Presiden FIFA Sepp Blatter menyerahkan bola kepada Presiden Rusia Vladimir Putin sebagai simbol serah terima penyelenggaraan Piala Dunia 2018 di Rusia. Foto: AP
Euforia Piala Dunia 2014 belum reda, tapi publik sudah mulai membicarakan Piala Dunia selanjutnya yang akan diselenggarakan di Rusia pada 2018. Namun, kontroversi yang dibicarakan bukanlah aspek olahraga dari kejuaraan tersebut. Sejumlah politisi Barat mewacanakan ide mencopot status Rusia sebagai penyelenggara Piala Dunia 2018 akibat konflik Ukraina.
Sanksi dari Barat
Pernyataan Senator Republikan AS Mark Kirk dan Dan Coats pada Maret lalu mengenai larangan tim nasional Rusia bepartisipasi dalam Piala Dunia 2014 tidak ditanggapi serius. Namun, situasinya kini situasi menjadi semakin genting. Sejumlah pejabat senior Barat mendesak pencopotan hak Rusia untuk menyelenggarakan Piala Dunia 2018, yang pertama kalinya digelar di Negeri Beruang Merah tersebut sepanjang sejarah.
Wakil Perdana Menteri Inggris Nick Clegg mendesak pemberian sanksi lebih berat untuk Moskow. Menurut Clegg, pemberian kesempatan bagi Moskow untuk menyelenggarakan acara bergengsi seperti Piala Dunia merupakan hal yang tidak masuk akal. Clegg berpendapat tindakan Rusia sudah melewati batas dan jika Rusia masih tetap dibolehkan menghelat kejuaraan ini, seluruh dunia akan terlihat lemah dan munafik.

SOAL:
1. Tuliskan ulang tanpa perubahan bagian teks tentang Piala Dunia 2018 mulai dari "Presiden FIFA Sepp" sampai dengan "akibat konflik Ukraina.".
2. Menurut teks tentang Piala Dunia 2018, siapa yang mendesak pemberian sanksi lebih berat untuk Moskow?
Data ini tidak berhubungan dengan teks tentang Piala Dunia 2018.

DATA YANG DIBERIKAN:
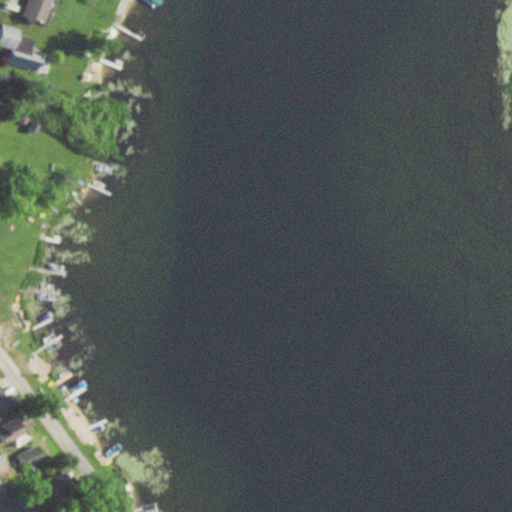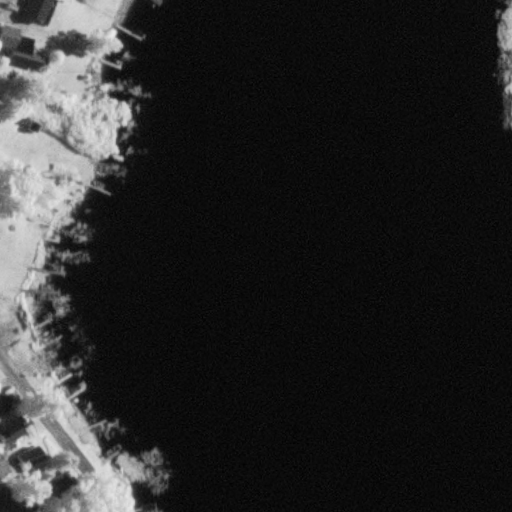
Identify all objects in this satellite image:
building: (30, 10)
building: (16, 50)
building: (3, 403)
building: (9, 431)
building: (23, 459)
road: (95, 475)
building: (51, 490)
* * *
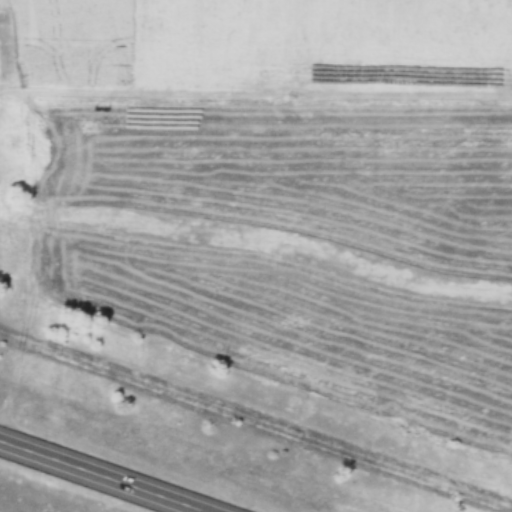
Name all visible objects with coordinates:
...
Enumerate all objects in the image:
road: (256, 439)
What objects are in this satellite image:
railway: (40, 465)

PEMBAHASAN SOAL:
1.
Presiden FIFA Sepp Blatter menyerahkan bola kepada Presiden Rusia Vladimir Putin sebagai simbol serah terima penyelenggaraan Piala Dunia 2018 di Rusia. Foto: AP
Euforia Piala Dunia 2014 belum reda, tapi publik sudah mulai membicarakan Piala Dunia selanjutnya yang akan diselenggarakan di Rusia pada 2018. Namun, kontroversi yang dibicarakan bukanlah aspek olahraga dari kejuaraan tersebut. Sejumlah politisi Barat mewacanakan ide mencopot status Rusia sebagai penyelenggara Piala Dunia 2018 akibat konflik Ukraina.

2. Wakil Perdana Menteri Inggris Nick Clegg.